Pulau Wayag Dipalang, Masyarakat Kawei Tuntut Keadilan: “Suara Kami Harus Didengar”

SORONG, iNewssorongraya.id – Ikon wisata dunia, Pulau Wayag di Kabupaten Raja Ampat, kini bukan lagi sekadar simbol keindahan. Pulau eksotis dengan laut biru kehijauan itu kini menjadi panggung perlawanan masyarakat adat Suku Kawei yang merasa suaranya tak didengar. Aksi pemalangan kawasan wisata ini merupakan bentuk protes menyusul pencabutan Izin Usaha Pertambangan (IUP) PT Kawei Sejahtera Mining (KSM), perusahaan tambang yang disebut memberi manfaat ekonomi bagi warga setempat.
Pantauan langsung tim jurnalis pada Jumat (13/6/2025), sepanjang perjalanan menuju lokasi tambang di Pulau Kawei dan kawasan wisata Wayag, tidak ditemukan tanda-tanda pencemaran laut seperti yang sempat ramai diberitakan. Laut masih jernih, ikan berenang bebas, dan pantai tetap memesona.
Namun, keindahan itu kontras dengan pemandangan yang menyambut di dermaga Pulau Wayag: papan-papan peringatan bertuliskan “Atas Nama Suku Kawei Dilarang Aktivitas Wisata” dan “Stop Berkunjung di Sini” menjadi simbol perlawanan masyarakat adat.
Pemalangan sebagai Bentuk Kekecewaan
Hengky Dimalaow, tokoh masyarakat adat dari Kampung Selpele, menegaskan bahwa tindakan pemalangan ini bukan untuk menolak pariwisata, melainkan sebagai respon atas penyebaran informasi menyesatkan yang menyudutkan masyarakat Kawei.
“Berita hoax bahwa dampak tambang di Pulau Kawei merambah ke Wayag, nyatanya tidak terjadi. Laut bersih, ikan seperti biasa. Tidak ada pencemaran laut di sini,” ujarnya tegas. Hengky juga dikenal sebagai mantan petugas patroli laut saat Wayag masih dikelola oleh Conservation International.
Menurut Hengky, jarak antara Pulau Kawei dan Wayag mencapai 40-50 kilometer dengan arus laut yang deras, sehingga sangat kecil kemungkinan limbah tambang merusak ekosistem Wayag. “Sebagai pemilik hak ulayat, seharusnya kami yang bicara. Bukan orang luar yang menyebar hoax,” katanya.

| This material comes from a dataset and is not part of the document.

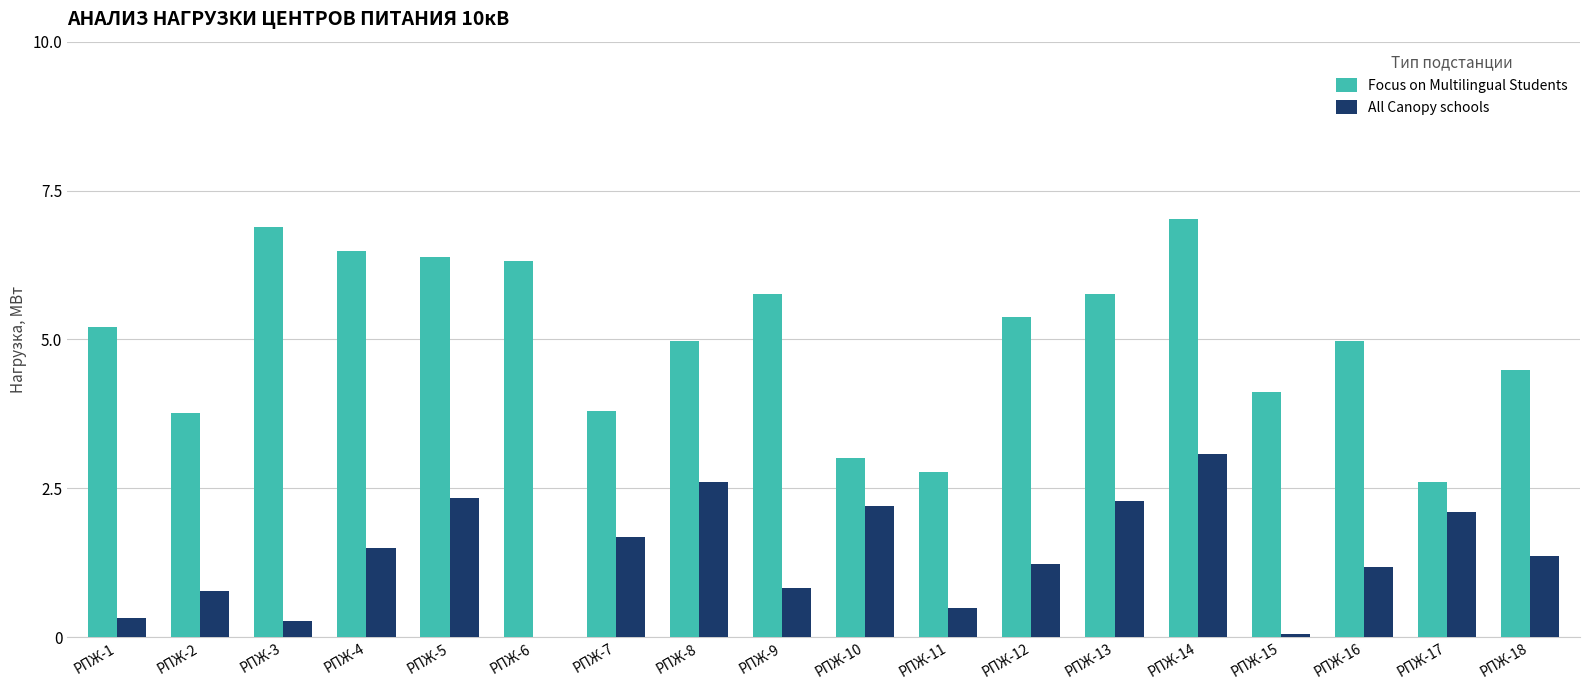

Reading left to right, transcribe all the data shown in this chart.

Focus on Multilingual Students: 5.2	3.8	6.9	6.5	6.4	6.3	3.8	5.0	5.8	3.0	2.8	5.4	5.8	7.0	4.1	5.0	2.6	4.5
All Canopy schools: 0.3	0.8	0.3	1.5	2.3	0.0	1.7	2.6	0.8	2.2	0.5	1.2	2.3	3.1	0.1	1.2	2.1	1.4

Masyarakat Tidak Tolak Tambang Maupun Wisata
Pernyataan yang paling menyita perhatian adalah komitmen masyarakat Kawei yang tak menolak aktivitas wisata maupun pertambangan, asalkan kesejahteraan mereka tetap diperhatikan.
“Kami tidak pernah menolak wisata, kami tidak menolak tambang. Semua harus berjalan bersama-sama,” tegas Hengky. Menurutnya, perusahaan tambang justru telah membuka lapangan kerja dan memberi bantuan nyata bagi warga.
Hengky juga menanggapi kekhawatiran soal dampak jangka panjang pertambangan. Ia menyebut selama perusahaan mematuhi regulasi seperti Amdal, tidak ada alasan untuk menolak keberadaannya. “Selagi sesuai aturan, tidak akan ada pencemaran lingkungan,” ucapnya.
Ultimatum dari Masyarakat Kawei
Aksi palang Pulau Wayag merupakan bentuk ultimatum. “Kalau perusahaan tambang tidak dibuka, maka Wayag pun tetap ditutup,” tandas Hengky, yang disambut dukungan warga adat lainnya.
Sebelum rombongan jurnalis meninggalkan Wayag, mereka menyaksikan langsung ekosistem laut yang masih terjaga. Beragam ikan, termasuk hiu, muncul dan berenang bebas di sekitar bibir pantai — menjadi bukti visual bahwa laut Wayag tidak tercemar.
Permintaan Tegas kepada Pemerintah
Masyarakat adat Kawei berharap pemerintah tidak hanya menyerap informasi dari media sosial atau kelompok luar, melainkan benar-benar turun langsung ke lapangan. “Kami minta pemerintah segera klarifikasi dan tindak tegas penyebar hoax yang merugikan kami,” tutup Hengky.